Description of the task => A full, exact copy of the records below is the required answer.

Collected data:
= = = =
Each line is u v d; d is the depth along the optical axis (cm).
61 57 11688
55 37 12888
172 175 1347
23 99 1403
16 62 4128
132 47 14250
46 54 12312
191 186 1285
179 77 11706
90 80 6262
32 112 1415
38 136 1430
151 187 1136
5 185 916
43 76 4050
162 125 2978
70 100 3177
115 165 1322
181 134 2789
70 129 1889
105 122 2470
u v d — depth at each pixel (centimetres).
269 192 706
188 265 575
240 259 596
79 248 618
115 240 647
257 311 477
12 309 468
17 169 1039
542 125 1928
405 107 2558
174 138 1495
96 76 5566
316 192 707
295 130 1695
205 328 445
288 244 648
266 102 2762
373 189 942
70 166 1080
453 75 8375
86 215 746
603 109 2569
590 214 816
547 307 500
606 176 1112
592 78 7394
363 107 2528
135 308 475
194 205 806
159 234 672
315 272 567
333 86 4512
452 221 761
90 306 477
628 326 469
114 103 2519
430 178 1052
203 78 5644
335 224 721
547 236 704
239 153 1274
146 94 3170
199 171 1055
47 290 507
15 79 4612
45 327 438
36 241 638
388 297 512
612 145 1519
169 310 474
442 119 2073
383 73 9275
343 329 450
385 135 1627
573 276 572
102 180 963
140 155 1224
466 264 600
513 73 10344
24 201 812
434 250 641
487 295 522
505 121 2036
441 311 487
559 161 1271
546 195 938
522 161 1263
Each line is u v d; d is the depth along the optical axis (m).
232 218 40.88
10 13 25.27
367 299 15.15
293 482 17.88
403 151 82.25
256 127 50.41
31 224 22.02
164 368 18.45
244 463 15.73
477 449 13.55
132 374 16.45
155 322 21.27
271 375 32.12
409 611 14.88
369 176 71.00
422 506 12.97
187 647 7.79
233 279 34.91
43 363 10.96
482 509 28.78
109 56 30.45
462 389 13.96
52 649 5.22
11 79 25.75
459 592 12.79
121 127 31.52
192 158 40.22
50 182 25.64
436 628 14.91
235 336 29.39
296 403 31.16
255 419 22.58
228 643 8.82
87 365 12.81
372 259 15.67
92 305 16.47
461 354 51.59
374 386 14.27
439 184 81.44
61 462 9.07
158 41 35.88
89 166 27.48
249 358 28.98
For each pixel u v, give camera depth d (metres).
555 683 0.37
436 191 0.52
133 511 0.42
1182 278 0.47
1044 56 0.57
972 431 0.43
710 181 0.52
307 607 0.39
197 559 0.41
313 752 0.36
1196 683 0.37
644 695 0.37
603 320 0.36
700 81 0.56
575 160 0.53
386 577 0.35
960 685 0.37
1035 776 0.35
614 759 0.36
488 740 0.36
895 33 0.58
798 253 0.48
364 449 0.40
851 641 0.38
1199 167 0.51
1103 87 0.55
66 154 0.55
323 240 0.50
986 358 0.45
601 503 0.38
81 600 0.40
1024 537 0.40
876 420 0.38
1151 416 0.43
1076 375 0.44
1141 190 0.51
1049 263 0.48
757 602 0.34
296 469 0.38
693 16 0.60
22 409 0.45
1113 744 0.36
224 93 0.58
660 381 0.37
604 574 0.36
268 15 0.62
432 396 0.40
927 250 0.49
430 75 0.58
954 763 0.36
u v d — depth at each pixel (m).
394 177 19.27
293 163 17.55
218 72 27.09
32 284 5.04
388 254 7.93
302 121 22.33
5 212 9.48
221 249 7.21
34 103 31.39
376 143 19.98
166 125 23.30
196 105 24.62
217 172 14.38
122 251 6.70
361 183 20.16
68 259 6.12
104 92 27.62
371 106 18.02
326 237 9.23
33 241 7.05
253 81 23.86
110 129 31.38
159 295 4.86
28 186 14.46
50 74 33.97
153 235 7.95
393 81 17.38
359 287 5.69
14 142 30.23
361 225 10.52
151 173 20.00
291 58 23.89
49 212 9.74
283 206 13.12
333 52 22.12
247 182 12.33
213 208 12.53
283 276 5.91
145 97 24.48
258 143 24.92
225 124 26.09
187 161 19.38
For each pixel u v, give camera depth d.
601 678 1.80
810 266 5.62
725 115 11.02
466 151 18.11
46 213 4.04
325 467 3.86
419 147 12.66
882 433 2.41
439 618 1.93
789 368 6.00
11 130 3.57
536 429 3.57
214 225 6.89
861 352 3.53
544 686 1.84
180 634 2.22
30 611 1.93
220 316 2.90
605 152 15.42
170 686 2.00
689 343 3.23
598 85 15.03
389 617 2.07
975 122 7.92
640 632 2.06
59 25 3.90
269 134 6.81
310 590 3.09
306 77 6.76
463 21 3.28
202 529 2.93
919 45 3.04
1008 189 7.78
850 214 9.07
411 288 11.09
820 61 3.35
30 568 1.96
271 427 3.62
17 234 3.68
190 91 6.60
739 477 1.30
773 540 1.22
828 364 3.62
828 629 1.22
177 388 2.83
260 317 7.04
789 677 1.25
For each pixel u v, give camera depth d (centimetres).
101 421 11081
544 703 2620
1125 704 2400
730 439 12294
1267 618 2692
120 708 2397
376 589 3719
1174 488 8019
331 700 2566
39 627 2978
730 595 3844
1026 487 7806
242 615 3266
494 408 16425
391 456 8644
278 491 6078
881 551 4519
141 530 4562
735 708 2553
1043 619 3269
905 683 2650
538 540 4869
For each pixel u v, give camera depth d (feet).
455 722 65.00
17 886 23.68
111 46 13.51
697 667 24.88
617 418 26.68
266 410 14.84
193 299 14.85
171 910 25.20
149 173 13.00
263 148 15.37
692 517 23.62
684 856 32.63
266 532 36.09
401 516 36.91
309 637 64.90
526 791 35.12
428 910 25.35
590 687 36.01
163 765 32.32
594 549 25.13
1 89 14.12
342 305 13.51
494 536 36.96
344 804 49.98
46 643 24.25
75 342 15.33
= = = =
Response to the task =>
Each line is u v d; d is the depth along the optical axis (cm).
61 57 11688
55 37 12888
172 175 1347
23 99 1403
16 62 4128
132 47 14250
46 54 12312
191 186 1285
179 77 11706
90 80 6262
32 112 1415
38 136 1430
151 187 1136
5 185 916
43 76 4050
162 125 2978
70 100 3177
115 165 1322
181 134 2789
70 129 1889
105 122 2470
u v d — depth at each pixel (centimetres).
269 192 706
188 265 575
240 259 596
79 248 618
115 240 647
257 311 477
12 309 468
17 169 1039
542 125 1928
405 107 2558
174 138 1495
96 76 5566
316 192 707
295 130 1695
205 328 445
288 244 648
266 102 2762
373 189 942
70 166 1080
453 75 8375
86 215 746
603 109 2569
590 214 816
547 307 500
606 176 1112
592 78 7394
363 107 2528
135 308 475
194 205 806
159 234 672
315 272 567
333 86 4512
452 221 761
90 306 477
628 326 469
114 103 2519
430 178 1052
203 78 5644
335 224 721
547 236 704
239 153 1274
146 94 3170
199 171 1055
47 290 507
15 79 4612
45 327 438
36 241 638
388 297 512
612 145 1519
169 310 474
442 119 2073
383 73 9275
343 329 450
385 135 1627
573 276 572
102 180 963
140 155 1224
466 264 600
513 73 10344
24 201 812
434 250 641
487 295 522
505 121 2036
441 311 487
559 161 1271
546 195 938
522 161 1263
Each line is u v d; d is the depth along the optical axis (m).
232 218 40.88
10 13 25.27
367 299 15.15
293 482 17.88
403 151 82.25
256 127 50.41
31 224 22.02
164 368 18.45
244 463 15.73
477 449 13.55
132 374 16.45
155 322 21.27
271 375 32.12
409 611 14.88
369 176 71.00
422 506 12.97
187 647 7.79
233 279 34.91
43 363 10.96
482 509 28.78
109 56 30.45
462 389 13.96
52 649 5.22
11 79 25.75
459 592 12.79
121 127 31.52
192 158 40.22
50 182 25.64
436 628 14.91
235 336 29.39
296 403 31.16
255 419 22.58
228 643 8.82
87 365 12.81
372 259 15.67
92 305 16.47
461 354 51.59
374 386 14.27
439 184 81.44
61 462 9.07
158 41 35.88
89 166 27.48
249 358 28.98
For each pixel u v, give camera depth d (metres).
555 683 0.37
436 191 0.52
133 511 0.42
1182 278 0.47
1044 56 0.57
972 431 0.43
710 181 0.52
307 607 0.39
197 559 0.41
313 752 0.36
1196 683 0.37
644 695 0.37
603 320 0.36
700 81 0.56
575 160 0.53
386 577 0.35
960 685 0.37
1035 776 0.35
614 759 0.36
488 740 0.36
895 33 0.58
798 253 0.48
364 449 0.40
851 641 0.38
1199 167 0.51
1103 87 0.55
66 154 0.55
323 240 0.50
986 358 0.45
601 503 0.38
81 600 0.40
1024 537 0.40
876 420 0.38
1151 416 0.43
1076 375 0.44
1141 190 0.51
1049 263 0.48
757 602 0.34
296 469 0.38
693 16 0.60
22 409 0.45
1113 744 0.36
224 93 0.58
660 381 0.37
604 574 0.36
268 15 0.62
432 396 0.40
927 250 0.49
430 75 0.58
954 763 0.36
u v d — depth at each pixel (m).
394 177 19.27
293 163 17.55
218 72 27.09
32 284 5.04
388 254 7.93
302 121 22.33
5 212 9.48
221 249 7.21
34 103 31.39
376 143 19.98
166 125 23.30
196 105 24.62
217 172 14.38
122 251 6.70
361 183 20.16
68 259 6.12
104 92 27.62
371 106 18.02
326 237 9.23
33 241 7.05
253 81 23.86
110 129 31.38
159 295 4.86
28 186 14.46
50 74 33.97
153 235 7.95
393 81 17.38
359 287 5.69
14 142 30.23
361 225 10.52
151 173 20.00
291 58 23.89
49 212 9.74
283 206 13.12
333 52 22.12
247 182 12.33
213 208 12.53
283 276 5.91
145 97 24.48
258 143 24.92
225 124 26.09
187 161 19.38
For each pixel u v, give camera depth d.
601 678 1.80
810 266 5.62
725 115 11.02
466 151 18.11
46 213 4.04
325 467 3.86
419 147 12.66
882 433 2.41
439 618 1.93
789 368 6.00
11 130 3.57
536 429 3.57
214 225 6.89
861 352 3.53
544 686 1.84
180 634 2.22
30 611 1.93
220 316 2.90
605 152 15.42
170 686 2.00
689 343 3.23
598 85 15.03
389 617 2.07
975 122 7.92
640 632 2.06
59 25 3.90
269 134 6.81
310 590 3.09
306 77 6.76
463 21 3.28
202 529 2.93
919 45 3.04
1008 189 7.78
850 214 9.07
411 288 11.09
820 61 3.35
30 568 1.96
271 427 3.62
17 234 3.68
190 91 6.60
739 477 1.30
773 540 1.22
828 364 3.62
828 629 1.22
177 388 2.83
260 317 7.04
789 677 1.25
For each pixel u v, give camera depth d (centimetres).
101 421 11081
544 703 2620
1125 704 2400
730 439 12294
1267 618 2692
120 708 2397
376 589 3719
1174 488 8019
331 700 2566
39 627 2978
730 595 3844
1026 487 7806
242 615 3266
494 408 16425
391 456 8644
278 491 6078
881 551 4519
141 530 4562
735 708 2553
1043 619 3269
905 683 2650
538 540 4869
For each pixel u v, give camera depth d (feet).
455 722 65.00
17 886 23.68
111 46 13.51
697 667 24.88
617 418 26.68
266 410 14.84
193 299 14.85
171 910 25.20
149 173 13.00
263 148 15.37
692 517 23.62
684 856 32.63
266 532 36.09
401 516 36.91
309 637 64.90
526 791 35.12
428 910 25.35
590 687 36.01
163 765 32.32
594 549 25.13
1 89 14.12
342 305 13.51
494 536 36.96
344 804 49.98
46 643 24.25
75 342 15.33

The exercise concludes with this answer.